While you and L. were hanging back, I told the hostess that Mr. Endicott had arrived to claim his 7:30 reservation and I instructed her to tell the staff to not look Mr. Endicott directly in the eyes. I told her that Endicott would interpret direct eye contact as an act of insolence and it would not be tolerated, all in my best northeastern accent. That is the only time we’ve been to that restaurant where the staff didn’t treat us like crap. Btw, I did gnaw on the bone.

6:07 PM  
Blogger Em said...

Jill, I am so relieved to know you refrained from the big hair, even when it might have gotten a better table.

Up here in CT, we just don't get to enjoy places with dead animals on the wall. Well, there is one place with a moose head...but it talks...so I'm not sure that counts.

9:22 PM  
Blogger Schmoopie said...

We love a great steak now and then. You need to come to our house for the BEST! Stucco used to wait tables and tend bar at one of the best steakhouses in Denver. The guys in the kitchen taught him all the tricks of the trade. You guys are welcome any time :)!

10:39 PM  
Blogger Ian said...

"Abe Frohman, the Sausage King of Chicago" was who Ferris Bueller pretended to be so he and his friends could go into a fancy French restaurant and eat pancreas. Or something.

Ian

11:06 PM  
Blogger Jill said...

slag, I don't recall any bone gnawing. Maybe I've blocked it out, or maybe you put tooth to bone while I was in the ladies room. Whichever it is, as far as I'm concerned, it didn't happen.

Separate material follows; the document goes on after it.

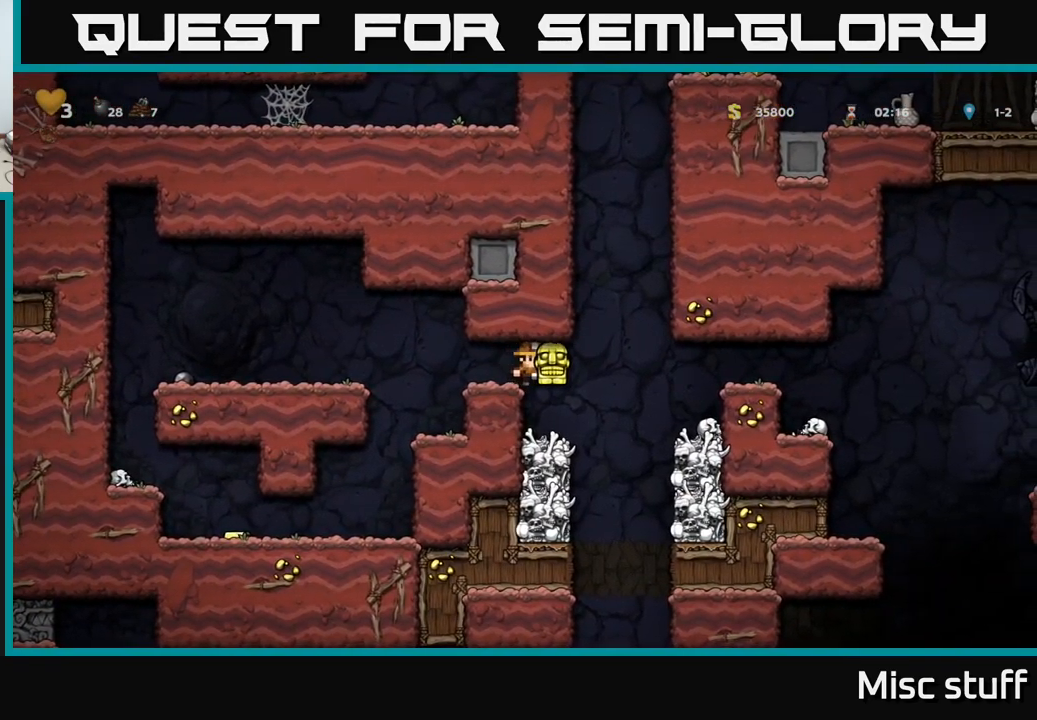
{"buttons": ["DPAD_DOWN"], "left_stick": "center", "events": [[417, "DPAD_RIGHT", "down"], [467, "DPAD_DOWN", "down"], [484, "DPAD_RIGHT", "up"]]}
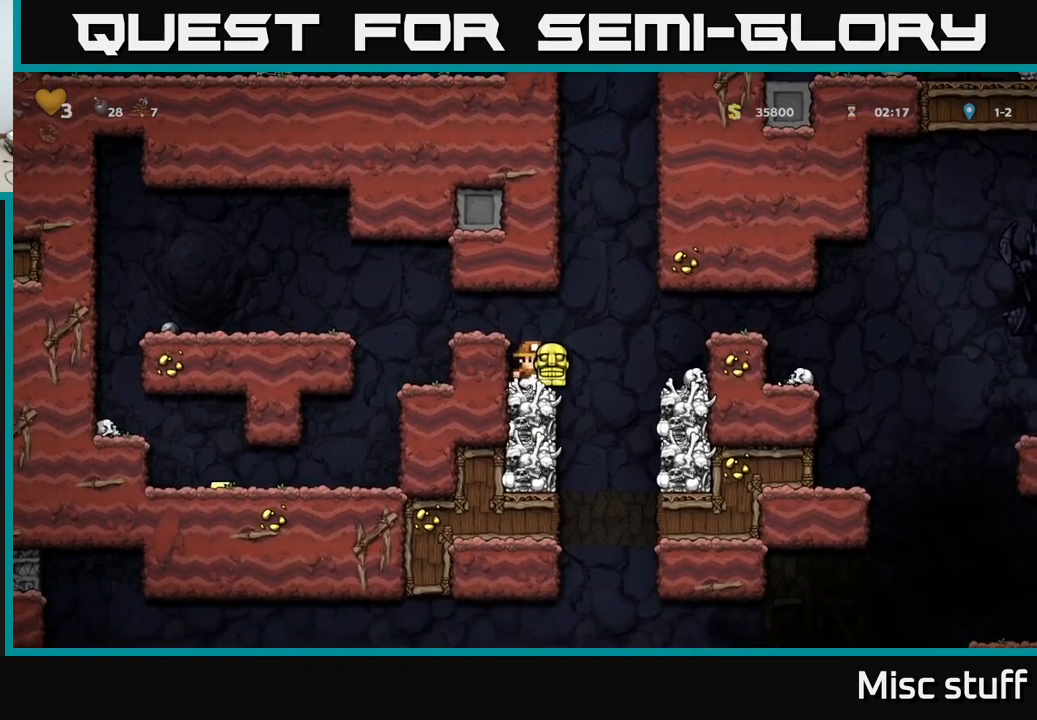
{"buttons": [], "left_stick": "center", "events": [[67, "X", "down"], [167, "X", "up"], [200, "DPAD_DOWN", "up"]]}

em, The talking moose head would only count if it were once attached to the body of a real live moose which was killed for its head. I'm thinking that one falls more in the category of Chuckie-Cheese-type, child-amusing animated robot.

schmoopie, The next time we make it to the northwest, your house will be our first stop. We never pass up well-seasoned, perfectly-cooked meat of any kind. :)

ian, Agh, how could I have not known that??